I was an examiner for the exit OSCE of our final year students. I was reading about patient-centered curriculum and wanted to know the perspective of the simulated patient at my station. “I don’t want to be treated by students. The last dentist I used to go, was a bit rough. The present one is an angel. The injection he gives is totally painless.” What if patients participated in our curriculum delivery and assessments. Will it make it more authentic?

‘Patient-centered medical education is about the patients, with the patients, and for the patients, to ensure current and future doctors remain sensitive to all of the needs of the people for whom they care.’Ref This is highly relevant to dental education.

The dental curriculum is usually designed by the teaching staff with input from past/current students, employers, public, and patients. The patients on whom the students practice their learning are an important stakeholder as the students/learners.

  1. The patients’ oral health is at the center.
    2. The students become professionals for the care of such patients only.

The Ladder of Patient Involvement describes 5 levels where patients are involved in developing learners into dentists. This blog tries to envisage a curriculum that is at level 5 – Partnership.

Partnership: ‘Service users, carers and teaching staff work together systematically and strategically across all areas – and this is underpinned by an explicit statement of partnership values. All key decisions made jointly. Service users and carers involved in the assessment of practice learning. Infrastructure funded and in place to provide induction, support and training to service users and carers. Service users and carers employed as lecturers on secure contracts, or long-term contracts established between programmes and independent service user or carer training groups. Positive steps made to encourage service users and carers to join in as participants in learning sessions even if they are not (yet) in a position to achieve qualifications.’

Partnership with Patients in Dental Curriculum



Consult and participate in developing learning outcomes.

The purpose and meaning of learning outcomes might not be understood by the patients.

The learning outcomes should be rephrased to patients understanding. This will assist in getting feedback if the outcomes are appropriate in patients’ perspective

Consult and participate in planning and delivery of learning activities

Patients might not have the required knowledge on learning theory and how students learn from these activities. Patients might not have the required qualification to participate in learning activities.

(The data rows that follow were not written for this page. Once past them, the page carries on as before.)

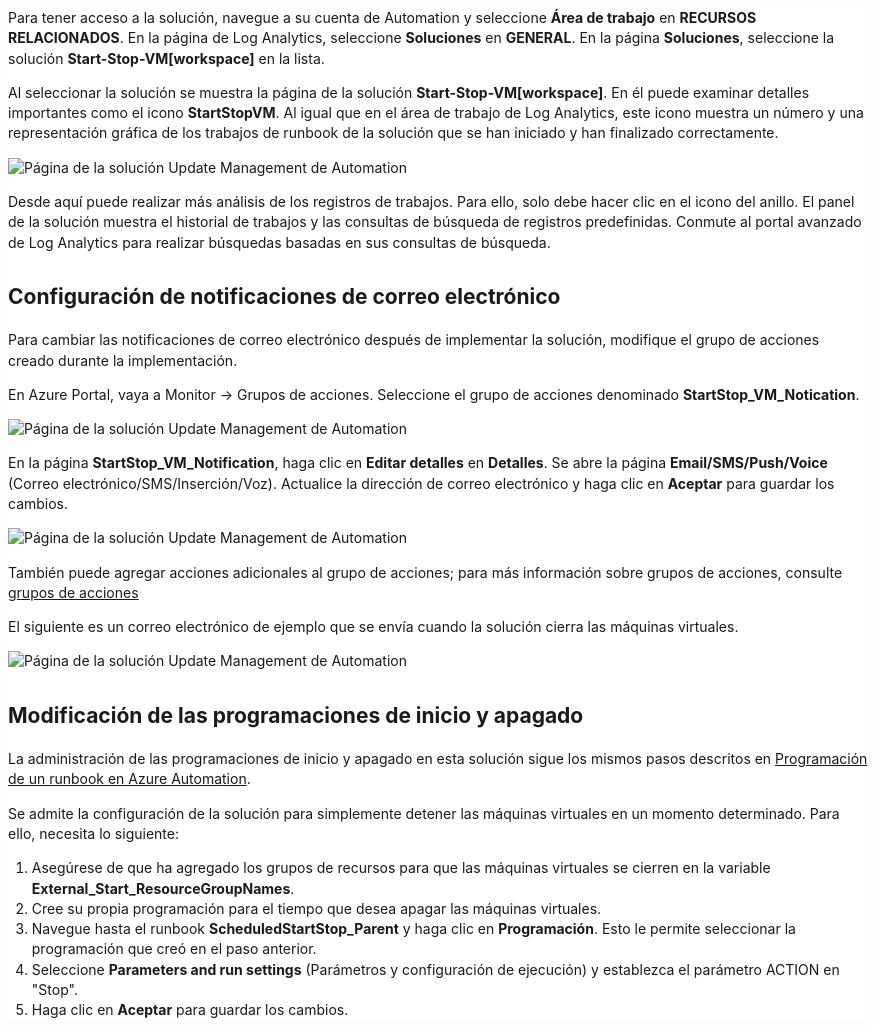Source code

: Para tener acceso a la solución, navegue a su cuenta de Automation y seleccione **Área de trabajo** en **RECURSOS RELACIONADOS**. En la página de Log Analytics, seleccione **Soluciones** en **GENERAL**. En la página **Soluciones**, seleccione la solución **Start-Stop-VM[workspace]** en la lista.

Al seleccionar la solución se muestra la página de la solución **Start-Stop-VM[workspace]**. En él puede examinar detalles importantes como el icono **StartStopVM**. Al igual que en el área de trabajo de Log Analytics, este icono muestra un número y una representación gráfica de los trabajos de runbook de la solución que se han iniciado y han finalizado correctamente.

![Página de la solución Update Management de Automation](media/automation-solution-vm-management/azure-portal-vmupdate-solution-01.png)

Desde aquí puede realizar más análisis de los registros de trabajos. Para ello, solo debe hacer clic en el icono del anillo. El panel de la solución muestra el historial de trabajos y las consultas de búsqueda de registros predefinidas. Conmute al portal avanzado de Log Analytics para realizar búsquedas basadas en sus consultas de búsqueda.

## <a name="configure-email-notifications"></a>Configuración de notificaciones de correo electrónico

Para cambiar las notificaciones de correo electrónico después de implementar la solución, modifique el grupo de acciones creado durante la implementación.  

En Azure Portal, vaya a Monitor -> Grupos de acciones. Seleccione el grupo de acciones denominado **StartStop_VM_Notication**.

![Página de la solución Update Management de Automation](media/automation-solution-vm-management/azure-monitor.png)

En la página **StartStop_VM_Notification**, haga clic en **Editar detalles** en **Detalles**. Se abre la página **Email/SMS/Push/Voice** (Correo electrónico/SMS/Inserción/Voz). Actualice la dirección de correo electrónico y haga clic en **Aceptar** para guardar los cambios.

![Página de la solución Update Management de Automation](media/automation-solution-vm-management/change-email.png)

También puede agregar acciones adicionales al grupo de acciones; para más información sobre grupos de acciones, consulte [grupos de acciones](../monitoring-and-diagnostics/monitoring-action-groups.md)

El siguiente es un correo electrónico de ejemplo que se envía cuando la solución cierra las máquinas virtuales.

![Página de la solución Update Management de Automation](media/automation-solution-vm-management/email.png)

## <a name="modify-the-startup-and-shutdown-schedules"></a>Modificación de las programaciones de inicio y apagado

La administración de las programaciones de inicio y apagado en esta solución sigue los mismos pasos descritos en [Programación de un runbook en Azure Automation](automation-schedules.md).

Se admite la configuración de la solución para simplemente detener las máquinas virtuales en un momento determinado. Para ello, necesita lo siguiente:

1. Asegúrese de que ha agregado los grupos de recursos para que las máquinas virtuales se cierren en la variable **External_Start_ResourceGroupNames**.
1. Cree su propia programación para el tiempo que desea apagar las máquinas virtuales.
1. Navegue hasta el runbook **ScheduledStartStop_Parent** y haga clic en **Programación**. Esto le permite seleccionar la programación que creó en el paso anterior.
1. Seleccione **Parameters and run settings** (Parámetros y configuración de ejecución) y establezca el parámetro ACTION en "Stop".
1. Haga clic en **Aceptar** para guardar los cambios.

Patients can be invited to learning activities that are identified to be comprehensible. If the activities are not beneficial for the patients, they should be compensated for the time spent and feedback provided.

Patients are explained the purpose of learning activities and how it will achieve the intended objectives. Patients can then provide their feedback.

Consult and examine assessments of clinical learning

Patients need to be trained in examining students during their clinical learning, either as the treated patient or observing other patients being treated. Appropriate weightage of the patients’ assessments should be decided in consultation. Assessment of portfolios/case reports on patient management can be done by trained patients.


Patients are a valuable resource for clinical learning. Patient centeredness in a student friendly curriculum is the need of the day.